En mi legión de fotografías que clasifico diariamente no hay imágenes de caracoles. Las cuatro que acompañan a este texto las he recuperado de un archivo que lleva por nombre "De todo un poco". Se trata de fotografías que me han enviado a través del wasap, que en algún momento hice y no sé cómo clasificarlas, o que simplemente, me da pena hacerlas desaparecer y pienso en una segunda oportunidad. Hasta las imágenes tienen que tener una segunda o más oportunidades.
De vez en cuando abro este archivo y echo un vistazo a su contenido. En ocasiones saco de este temporal olvido alguna imagen para reubicarla y encontrarle un nuevo acomodo. Aunque casi me las sé de memoria, en alguna de estas incursiones me llevo una sorpresa sin saber el motivo. La mirada es variable. Los sentidos y los sentimientos, según el instante, también. Algo así me ha pasado hoy con los caracoles. Cuatro imágenes que hasta hoy veía sin intención alguna. No son de mí autoría. Son de mi hermano Antonio que de vez en cuando me envía testimonios para ponerme los dientes largos con alguna de sus elaboraciones culinarias. Tiene buena mano y mejor gusto. Si acaso, igual hice yo la de los que están en la llauna prestos a ser ingeridos en un restaurante leridano. No lo firmaría. Puede que sea también de Antonio. O de mi primo Josemary al que también le gusta obsequiarnos en el grupo de was familiar con sus andanzas gastronómicas.

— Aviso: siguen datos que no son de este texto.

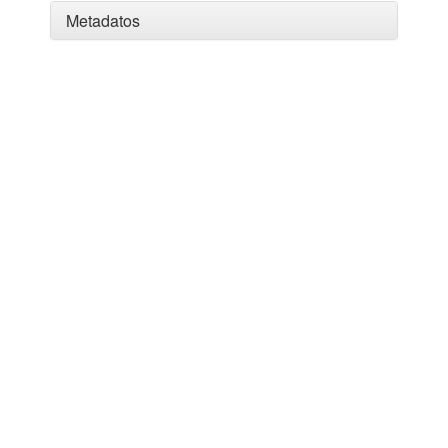
Metadatos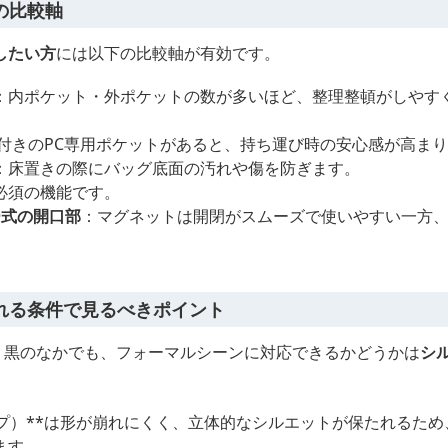
の比較軸
したい方
には以下の比較軸が有効です。
：内ポケット・外ポケットの数が多いほど、整理整頓がしやす
付きのPC専用ポケットがあると、持ち運び時の安心感が高ま
：床置きの際にバッグ底面の汚れや傷を防ぎます。
必須の機能です。
ー式の開口部
：マグネットは開閉がスムーズで使いやすい一方
れる条件で見るべきポイント
ス 黒のなかでも、フォーマルシーンに対応できるかどうかは
シ
イプ）**は形が崩れにくく、立体的なシルエットが保たれるた
ます。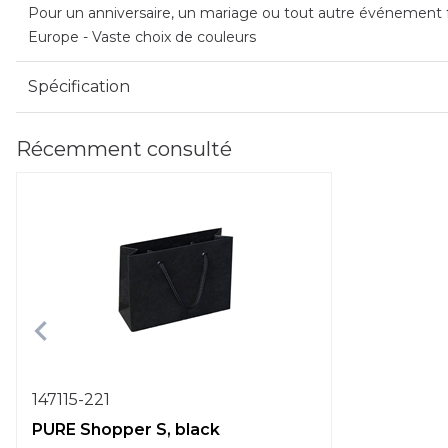
Pour un anniversaire, un mariage ou tout autre événement fe
Europe - Vaste choix de couleurs
Spécification
Récemment consulté
147115-221
PURE Shopper S, black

Hoy no sé el por qué, pero me he detenido en estas imágenes de caracoles sin previa intención. Quizás me reclamaban en silencio una segunda oportunidad. Quizás la mirada, sentidos y sentimientos lo han querido así. El caso es que me han sobrevenido otras imágenes que nada tienen que ver con mi gusto o no por este gasterópodo. He recordado a mis hermanos Pepe y Antonio en peculiares y fraternales pugnas cuando mi madre hacía caracoles. Bien purgados, bien limpios, hervidos y con ali oli. Una carrera por demostrar quien era capaz de comer más. Todavía puedo escuchar sus voces al final de la gastronómica lid: ciento diez, ciento once y ciento doce. Y yo, que no concursaba, como mucho podía llegar a la treintena ayudado de buenas dosis de ali oli. He querido ver de nuevo la destreza de mi siempre recordada cuñada Montse ante la sopera repleta de caracoles. Como insertaba, con esmera habilidad, uno, dos tres, cuatro y hasta cinco caracoles en un palillo y los mojaba en su preparado de oli y pebre. Era un visto y no visto que a mí siempre me dejaba perplejo. He vuelto a querer oler los caracoles que mi tío Antonio, tras cogerlos de su huerto en Montesusín y ante el anuncio de nuestra visita, cocinaba con receta personal de recio sabor y buenos predicamentos. He vuelto a dibujar la cara de satisfacción de mi también siempre recordado cuñado Enrique cuando nos enseñaba al llegar a casa su repleta caracolera después de "un nada, en un momento". Y como los caracoles siempre aglutinan gente.
Es cierto, puede que los caracoles no me gusten tanto como para estar aquí y que sean de mi agrado más por los ali oli, guisos y salsas que los acompañan. He llegado a la conclusión de que me gustan por cuanto les rodea y porque los recuerdos, como estas imágenes, también reclaman su oportunidad.